Extract
*-*-*
The result in (i) uses the fact that the (yi,xi) are independent, but need not be identically distributed. This is the case when \( {f}_{u_{\theta }}\left(\cdot |x\right) \) depends on x, as is the case, for example, with heteroskedasticity. The result in (ii) simplifies the result in (i) when \( \left({y}_i,{x}_i^{\prime}\right) \) are i.i.d.

Estimation of the Asymptotic Covariance Matrix

Several estimators for the asymptotic covariance matrix are readily available. Some of the estimators are valid under Theorem 1(i), while others are valid only under the independence assumption of Theorem 1(ii). In the following, we refer to the former as the general case, while the latter is referred to as the i.i.d. case. Note that under either cases Λ0 can be easily estimated by its sample analogue, namely,

$$ \widehat{\Lambda}={n}^{-1}{\sum}_{i=1}^n{x}_i{x}_i^{\prime } $$

The i.i.d. Case

In this case the problem centers around estimating \( {\omega}_{\theta}^2 \), or more specifically around estimating \( 1/{f}_{u_{\theta }}(0) \). Let \( {\widehat{u}}_{\theta (1)},\dots, {\widehat{u}}_{\theta (n)} \) be the ordered residuals from the θth quantile regression.
*-*-*
Required actions
**1)** From the quantile regression excerpt, extract the passage between "Estimation of the" and "θth quantile regression.", inclusive.
**2)** Extend the excerpt on estimating the asymptotic covariance matrix in quantile regression, picking up after its final sentence.
The items that follow are not needed for either task.

Provided material
*-*-*
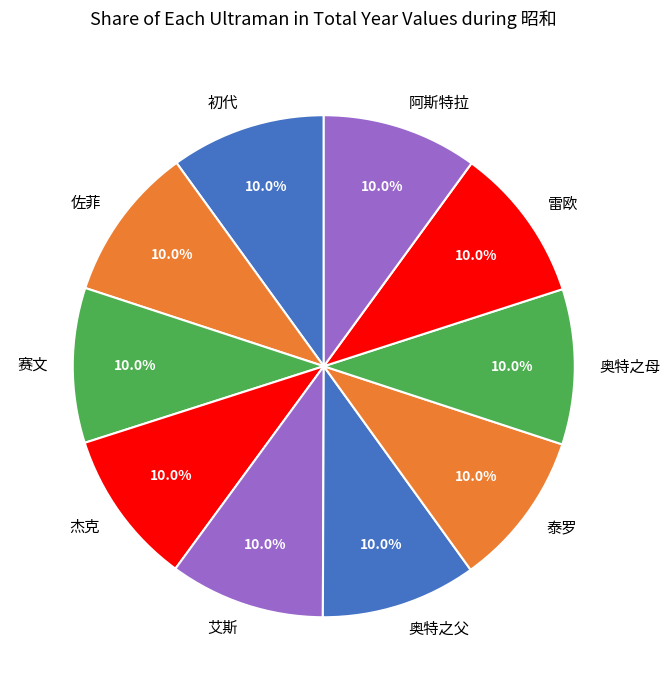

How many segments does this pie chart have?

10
*-*-*
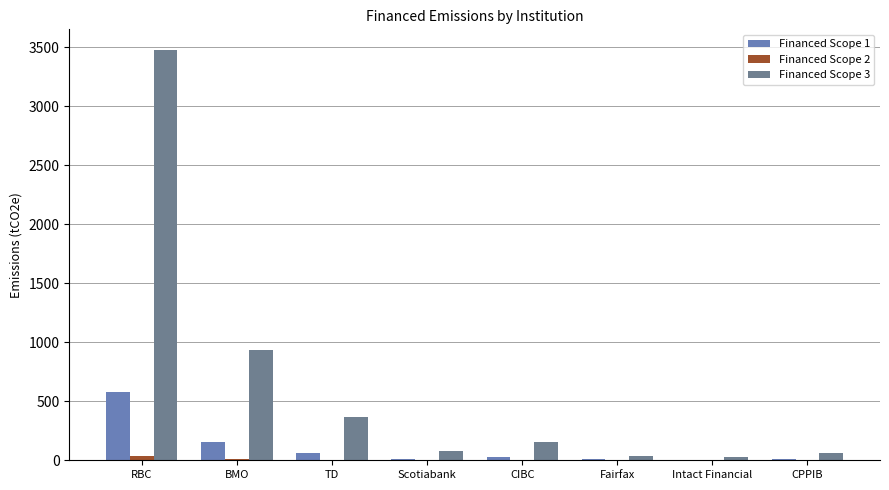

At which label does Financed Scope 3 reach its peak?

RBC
*-*-*
Answers for each item
**1)**
Estimation of the Asymptotic Covariance Matrix

Several estimators for the asymptotic covariance matrix are readily available. Some of the estimators are valid under Theorem 1(i), while others are valid only under the independence assumption of Theorem 1(ii). In the following, we refer to the former as the general case, while the latter is referred to as the i.i.d. case. Note that under either cases Λ0 can be easily estimated by its sample analogue, namely,

$$ \widehat{\Lambda}={n}^{-1}{\sum}_{i=1}^n{x}_i{x}_i^{\prime } $$

The i.i.d. Case

In this case the problem centers around estimating \( {\omega}_{\theta}^2 \), or more specifically around estimating \( 1/{f}_{u_{\theta }}(0) \). Let \( {\widehat{u}}_{\theta (1)},\dots, {\widehat{u}}_{\theta (n)} \) be the ordered residuals from the θth quantile regression.

**2)**
Order estimator: Following Siddiqui (1960), an estimator for \( 1/{f}_{u_{\theta}}^2(0) \) is provided by

$$ \frac{1}{{\widehat{f}}_{u_{\theta}}^2(0)}=\frac{{\left({\widehat{u}}_{\theta \left(\left[n\left(\theta +{h}_n\right)\right]\right)}-{\widehat{u}}_{\theta \left(\left[n\left(\theta +{h}_n\right)\right]\right)}\right)}^2}{4{h}_n}, $$

for some bandwidth hn = op(1). Bofinger (1975) provides an optimal choice for the bandwidth, that minimizes the mean squared error, based on the normal approximation for the true \( {f}_{u_{\theta }}\left(\cdot \right): \)

$$ {h}_n={n}^{-1/5}{\left(\frac{4.5{\varphi}^4\left({\Phi}^{-1}\left(\theta \right)\right)}{{\left[2{\Phi}^{-1}\left(\theta \right)\Big){}^2+1\right]}^2}\right)}^{1/5}, $$

where Φ and φ denote the distribution function and density function of a standard normal variable, respectively.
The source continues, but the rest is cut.